Verify each finding against the current code and only fix it if needed.

In
`@core/src/main/java/com/predic8/membrane/core/interceptor/oauth2client/rf/token/AccessTokenRefresher.java`
around lines 59 - 65, The log statements in AccessTokenRefresher's catch block
currently omit the exception object, losing the stack trace; update both
log.warn calls to pass the caught Exception e as a throwable cause (e.g.,
log.warn("... [{}]", oae.getErrorDescription(), e) and log.warn("...", e)) so
the exception and stack trace are preserved while retaining the existing
messages, then keep the existing session.clearAuthentication() behavior.

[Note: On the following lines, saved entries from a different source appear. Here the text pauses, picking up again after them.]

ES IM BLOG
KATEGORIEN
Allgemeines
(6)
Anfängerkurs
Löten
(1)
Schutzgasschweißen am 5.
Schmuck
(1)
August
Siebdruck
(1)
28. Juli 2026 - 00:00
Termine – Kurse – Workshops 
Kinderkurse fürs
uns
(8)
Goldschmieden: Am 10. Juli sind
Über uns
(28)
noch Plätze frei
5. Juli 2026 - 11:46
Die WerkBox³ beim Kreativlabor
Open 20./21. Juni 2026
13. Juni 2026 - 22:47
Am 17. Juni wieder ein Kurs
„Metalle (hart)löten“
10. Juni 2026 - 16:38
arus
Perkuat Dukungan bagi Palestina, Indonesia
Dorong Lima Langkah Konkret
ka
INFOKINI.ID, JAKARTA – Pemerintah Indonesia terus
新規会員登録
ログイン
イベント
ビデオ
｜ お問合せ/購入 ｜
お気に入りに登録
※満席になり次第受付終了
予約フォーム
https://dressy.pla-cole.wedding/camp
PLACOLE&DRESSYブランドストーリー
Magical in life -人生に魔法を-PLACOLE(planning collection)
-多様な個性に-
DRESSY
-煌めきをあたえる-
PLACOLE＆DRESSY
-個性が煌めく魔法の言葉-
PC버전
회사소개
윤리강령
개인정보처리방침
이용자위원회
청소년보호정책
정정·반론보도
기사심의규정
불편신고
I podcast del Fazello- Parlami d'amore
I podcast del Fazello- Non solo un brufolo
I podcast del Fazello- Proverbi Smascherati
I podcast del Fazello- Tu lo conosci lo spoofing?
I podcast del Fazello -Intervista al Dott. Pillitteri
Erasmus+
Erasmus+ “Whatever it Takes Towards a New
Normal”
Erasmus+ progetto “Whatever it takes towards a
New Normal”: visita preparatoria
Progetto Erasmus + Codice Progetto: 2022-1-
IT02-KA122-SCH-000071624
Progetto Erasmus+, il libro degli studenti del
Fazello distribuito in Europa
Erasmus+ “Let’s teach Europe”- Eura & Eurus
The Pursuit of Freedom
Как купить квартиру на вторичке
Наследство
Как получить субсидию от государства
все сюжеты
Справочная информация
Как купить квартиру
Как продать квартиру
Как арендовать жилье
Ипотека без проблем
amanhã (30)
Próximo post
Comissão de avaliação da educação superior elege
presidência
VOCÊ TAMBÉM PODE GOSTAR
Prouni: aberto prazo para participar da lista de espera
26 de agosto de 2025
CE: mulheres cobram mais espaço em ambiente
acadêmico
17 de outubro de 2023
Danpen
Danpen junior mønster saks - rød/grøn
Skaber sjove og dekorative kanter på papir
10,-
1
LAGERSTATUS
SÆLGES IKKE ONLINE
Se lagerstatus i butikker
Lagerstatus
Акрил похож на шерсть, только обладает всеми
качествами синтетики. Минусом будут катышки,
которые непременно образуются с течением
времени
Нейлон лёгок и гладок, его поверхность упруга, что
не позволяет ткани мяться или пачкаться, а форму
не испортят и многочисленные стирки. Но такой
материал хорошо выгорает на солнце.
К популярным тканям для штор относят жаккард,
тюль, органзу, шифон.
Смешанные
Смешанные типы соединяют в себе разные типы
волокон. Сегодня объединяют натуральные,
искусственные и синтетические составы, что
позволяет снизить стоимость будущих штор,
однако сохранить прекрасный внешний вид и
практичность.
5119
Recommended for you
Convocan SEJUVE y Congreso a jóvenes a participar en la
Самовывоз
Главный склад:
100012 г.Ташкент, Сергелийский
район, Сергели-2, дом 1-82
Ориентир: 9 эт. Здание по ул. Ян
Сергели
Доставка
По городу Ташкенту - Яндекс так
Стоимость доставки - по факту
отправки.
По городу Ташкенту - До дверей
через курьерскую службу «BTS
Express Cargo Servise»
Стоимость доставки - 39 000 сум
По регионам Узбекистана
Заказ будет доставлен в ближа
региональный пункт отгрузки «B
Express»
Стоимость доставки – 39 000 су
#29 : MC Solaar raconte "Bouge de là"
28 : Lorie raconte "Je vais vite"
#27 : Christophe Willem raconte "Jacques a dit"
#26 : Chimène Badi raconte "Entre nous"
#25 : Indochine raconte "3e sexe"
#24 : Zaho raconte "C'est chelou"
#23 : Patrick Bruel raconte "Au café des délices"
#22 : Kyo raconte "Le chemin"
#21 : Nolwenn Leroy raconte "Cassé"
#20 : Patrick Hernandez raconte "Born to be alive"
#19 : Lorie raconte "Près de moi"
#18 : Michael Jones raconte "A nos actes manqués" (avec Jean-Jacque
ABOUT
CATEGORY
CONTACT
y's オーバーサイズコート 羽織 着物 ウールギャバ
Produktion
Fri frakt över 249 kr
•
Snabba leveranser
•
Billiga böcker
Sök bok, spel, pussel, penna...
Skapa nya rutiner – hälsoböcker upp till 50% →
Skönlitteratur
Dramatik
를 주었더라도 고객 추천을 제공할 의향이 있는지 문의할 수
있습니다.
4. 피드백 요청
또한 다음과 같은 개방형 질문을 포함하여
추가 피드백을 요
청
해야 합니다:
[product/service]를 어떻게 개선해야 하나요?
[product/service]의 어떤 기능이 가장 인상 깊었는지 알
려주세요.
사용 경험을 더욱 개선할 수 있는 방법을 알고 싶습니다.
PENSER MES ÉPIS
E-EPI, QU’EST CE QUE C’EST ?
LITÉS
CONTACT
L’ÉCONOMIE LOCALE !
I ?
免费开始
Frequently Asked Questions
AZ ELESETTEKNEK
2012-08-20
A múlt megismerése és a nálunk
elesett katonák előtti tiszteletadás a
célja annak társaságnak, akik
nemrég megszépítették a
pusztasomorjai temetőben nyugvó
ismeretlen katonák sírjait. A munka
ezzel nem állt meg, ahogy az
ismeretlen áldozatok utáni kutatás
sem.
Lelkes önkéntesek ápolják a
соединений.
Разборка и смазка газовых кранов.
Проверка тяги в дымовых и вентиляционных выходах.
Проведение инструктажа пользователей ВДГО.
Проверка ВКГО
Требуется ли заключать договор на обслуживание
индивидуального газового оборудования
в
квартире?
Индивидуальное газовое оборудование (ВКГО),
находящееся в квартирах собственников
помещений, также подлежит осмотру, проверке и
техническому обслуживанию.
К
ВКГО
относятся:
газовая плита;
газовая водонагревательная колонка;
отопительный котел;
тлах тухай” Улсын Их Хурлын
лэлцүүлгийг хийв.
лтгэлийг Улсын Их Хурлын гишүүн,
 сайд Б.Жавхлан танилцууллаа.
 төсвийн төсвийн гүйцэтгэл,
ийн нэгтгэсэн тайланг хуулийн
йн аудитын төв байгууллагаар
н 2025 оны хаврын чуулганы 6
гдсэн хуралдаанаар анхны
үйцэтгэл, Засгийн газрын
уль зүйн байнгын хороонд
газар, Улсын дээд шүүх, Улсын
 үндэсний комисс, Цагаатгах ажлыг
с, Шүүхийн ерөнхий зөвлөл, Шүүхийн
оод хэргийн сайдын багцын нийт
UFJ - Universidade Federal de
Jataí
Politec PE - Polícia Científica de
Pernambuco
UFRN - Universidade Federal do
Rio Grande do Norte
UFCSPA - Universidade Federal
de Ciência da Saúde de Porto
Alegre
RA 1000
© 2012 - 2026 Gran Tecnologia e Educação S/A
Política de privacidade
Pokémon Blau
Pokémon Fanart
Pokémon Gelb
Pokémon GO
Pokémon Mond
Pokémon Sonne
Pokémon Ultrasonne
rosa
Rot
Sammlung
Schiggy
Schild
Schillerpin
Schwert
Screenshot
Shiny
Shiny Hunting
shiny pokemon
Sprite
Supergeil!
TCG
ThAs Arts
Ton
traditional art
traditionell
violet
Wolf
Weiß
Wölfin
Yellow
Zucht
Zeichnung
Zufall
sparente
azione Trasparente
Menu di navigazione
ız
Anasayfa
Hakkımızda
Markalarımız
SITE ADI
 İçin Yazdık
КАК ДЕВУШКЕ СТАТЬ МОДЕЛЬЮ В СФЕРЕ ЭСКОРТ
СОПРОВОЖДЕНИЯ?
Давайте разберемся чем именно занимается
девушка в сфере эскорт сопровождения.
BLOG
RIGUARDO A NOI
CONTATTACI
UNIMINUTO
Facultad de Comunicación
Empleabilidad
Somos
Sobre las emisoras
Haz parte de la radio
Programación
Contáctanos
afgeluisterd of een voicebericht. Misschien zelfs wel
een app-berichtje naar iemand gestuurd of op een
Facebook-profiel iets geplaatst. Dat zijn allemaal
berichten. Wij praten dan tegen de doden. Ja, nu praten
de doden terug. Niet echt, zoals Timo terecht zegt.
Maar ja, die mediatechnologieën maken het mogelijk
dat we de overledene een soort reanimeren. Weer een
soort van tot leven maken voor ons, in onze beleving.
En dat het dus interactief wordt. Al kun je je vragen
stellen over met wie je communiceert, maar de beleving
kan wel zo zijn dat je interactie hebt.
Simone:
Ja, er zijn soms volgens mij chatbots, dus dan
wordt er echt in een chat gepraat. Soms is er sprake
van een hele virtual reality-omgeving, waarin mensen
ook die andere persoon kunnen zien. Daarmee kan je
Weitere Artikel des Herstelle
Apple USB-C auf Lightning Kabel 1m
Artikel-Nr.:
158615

🤖 Prompt for all review comments with AI agents

Verify each finding against the current code and only fix it if needed.

Inline comments:
In
`@core/src/main/java/com/predic8/membrane/core/interceptor/session/SessionManagementException.java`:
- Around line 3-6: The constructor in SessionManagementException currently calls
super(getMessageFromCause(cause)) which loses the original exception chain;
update the constructor in class SessionManagementException to pass the original
cause into the RuntimeException (e.g., call super(getMessageFromCause(cause),
cause)) so getCause() and full stack traces are preserved; keep using
getMessageFromCause(cause) for the message so existing formatting remains.

---

Nitpick comments:
In
`@core/src/main/java/com/predic8/membrane/core/interceptor/oauth2/authorizationservice/AuthorizationService.java`:
- Around line 342-347: The catch block in AuthorizationService currently uses
e.getMessage() directly which may be null and also omits the warning log present
in codeTokenRequest; update this catch to (1) compute a safe message such as
String msg = e.getMessage() == null ? "" : " - " + e.getMessage() (or similar
fallback) and use that when building the formatted description so "null" never
appears, and (2) add the same warning log call used in codeTokenRequest (e.g.,
processLogger.warn(...) or the existing logger) before throwing the
OAuth2Exception to keep error handling consistent between the two methods.

In
`@core/src/main/java/com/predic8/membrane/core/interceptor/oauth2client/rf/OAuth2CallbackRequestHandler.java`:
- Around line 94-98: The warning logs in OAuth2CallbackRequestHandler currently
omit the exception details (variable e) when reconstructing the original
exchange from originalExchangeStore; update both log.warn calls to include the
exception as the last argument so the stack trace and root cause are logged
(i.e., pass e into the log.warn invocations that reference
originalExchangeStore.getClass().getSimpleName()) to aid diagnostics.

In
`@core/src/main/java/com/predic8/membrane/core/interceptor/oauth2client/rf/token/AccessTokenRefresher.java`:
- Around line 59-65: The log statements in AccessTokenRefresher's catch block
currently omit the exception object, losing the stack trace; update both
log.warn calls to pass the caught Exception e as a throwable cause (e.g.,
log.warn("... [{}]", oae.getErrorDescription(), e) and log.warn("...", e)) so
the exception and stack trace are preserved while retaining the existing
messages, then keep the existing session.clearAuthentication() behavior.